**Directions**.
1. Write out the passage from the essay on black and white cinema below, starting with "Embedded in these" and going on through "the monochrome lens.".
2. Decide whether each statement agrees with the essay on black and white cinema below. Answer yes or no, and quote the words of the essay that decide it. (a) The writer spent much of their teens in a room near a projector. (b) The writer first saw Paris through films shot in color. (c) The essay likens pictures in the black and white palette to a colouring book.

**Text excerpt**.
· · · ·
A Colourless Dream written by Sibs Shongwe-La Mer:
Growing up in a corner of Africa void of a thriving cinema culture of its own, my teens were vastly spent in my room near a projector screening any foreign cinema I could get my hands on. I remember the overwhelming sense of enchantment I experienced seeing Paris for the first time through the romantic black and white lens of directors such as Truffaut and Godard; seeing Marlon Brando towering over the New York docks in On The Waterfront and feeling the deficient wild energy of America’s forgotten streets through the shutters of Amos Poe and Jim Jarmusch.
Embedded in these drained images is an inexplicable mystic that makes each new land visited feel almost a portrait of another world. Like the great colouring book of our time, pictures photographed in this stark classic palette have always given me a view of the outlines, shapes and aesthetics of a time, but allowed me the joy of colouring it in with my own imagination’s brushstrokes. Black and white cinema lets us conjure our own dream of a world or to reimagine it in a hyper-cinematic way that can only be seen through the monochrome lens.
· · · ·
**Dataset excerpt**.
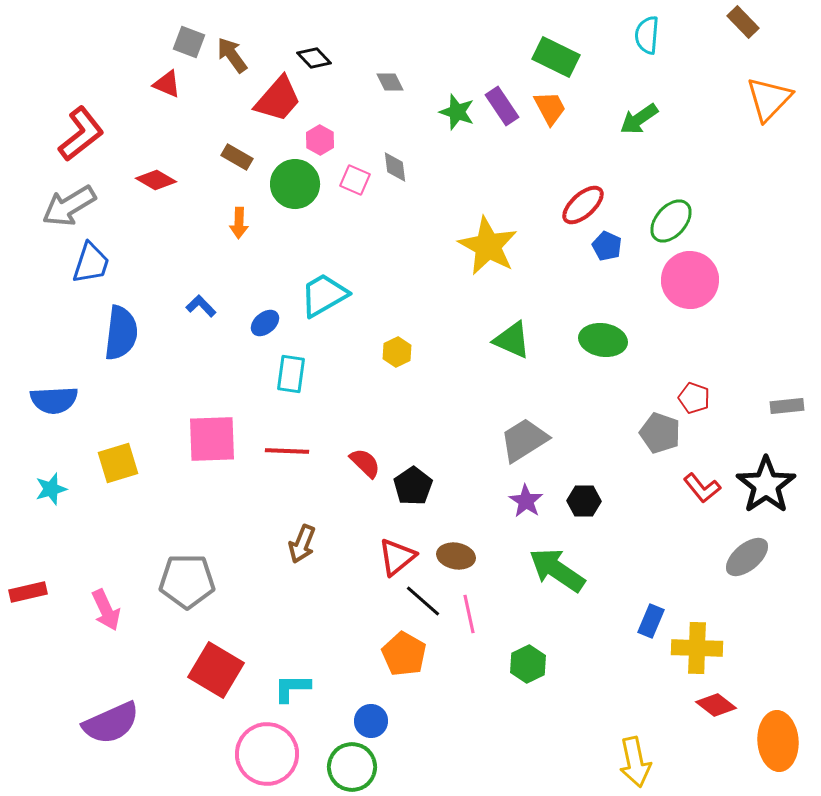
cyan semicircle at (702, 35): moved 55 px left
· · · ·
**Answers for the exercise**.
1.
Embedded in these drained images is an inexplicable mystic that makes each new land visited feel almost a portrait of another world. Like the great colouring book of our time, pictures photographed in this stark classic palette have always given me a view of the outlines, shapes and aesthetics of a time, but allowed me the joy of colouring it in with my own imagination’s brushstrokes. Black and white cinema lets us conjure our own dream of a world or to reimagine it in a hyper-cinematic way that can only be seen through the monochrome lens.

2.
(a) Yes: "my teens were vastly spent in my room near a projector screening any foreign cinema I could get my hands on"
(b) No: "seeing Paris for the first time through the romantic black and white lens of directors such as Truffaut and Godard"
(c) Yes: "Like the great colouring book of our time, pictures photographed in this stark classic palette"